Madagascar, une insurrection réprimée dans le sang

Le 29 mars 1947, les Malgaches se révoltent pour l’indépendance.

Le gouvernement et les organes de presse sont restés, à l’époque, plutôt silencieux. Le 29 mars 1947, trois ans avant que les Malgaches se libèrent de l’emprise coloniale française, une révolte jaillit sur tout le territoire. Elle est réprimée par l’armée à coups de tortures, d’incendies de villages et d’exécutions sommaires.

Dès le printemps 1946, Joseph Raseta et Joseph Ravoahangy, membres du Mouvement démocratique de la rénovation malgache (MDRM), déposent une proposition de loi à l’Assemblée nationale, à Paris. Les deux députés demandent l’indépendance. Elle est refusée par le gouvernement.

Six mois plus tard, ils remportent des sièges aux législatives à Madagascar, mais les autorités françaises ne lâchent rien, alors que seulement 35 000 Européens vivent sur cette île de quatre millions d’habitants.
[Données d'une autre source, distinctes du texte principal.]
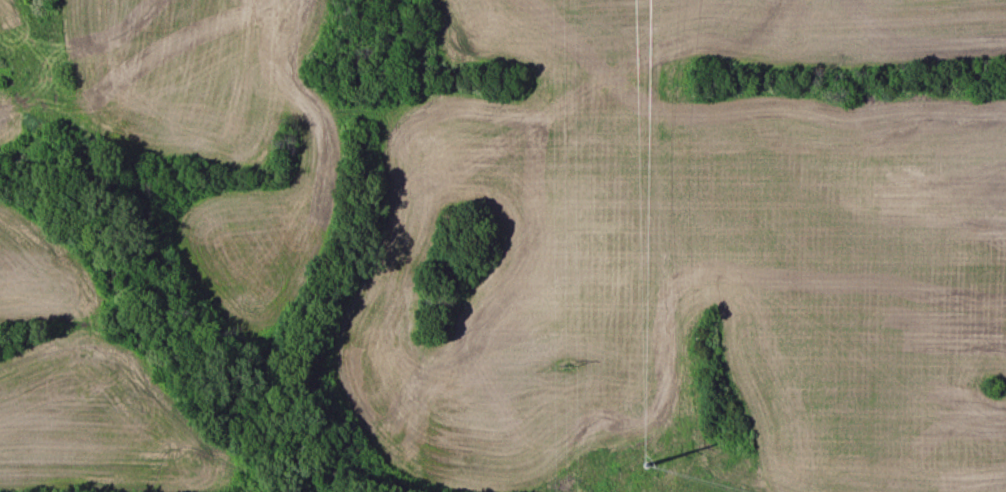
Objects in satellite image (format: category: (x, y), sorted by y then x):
power tower: (568, 365)
power tower: (643, 465)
Face à cette situation, l’insurrection démarre et dure plus de vingt mois.

L’armée française compte 30 000 hommes, principalement des troupes coloniales. Désorganisée, elle tire à vue. Le nombre de morts reste flou. L’Assemblée nationale ainsi que certains spécialistes évoquent à ce moment-là près de 80 000 morts. D’autres études, plus récentes, comptabilisent 30 000 à 40 000 décès.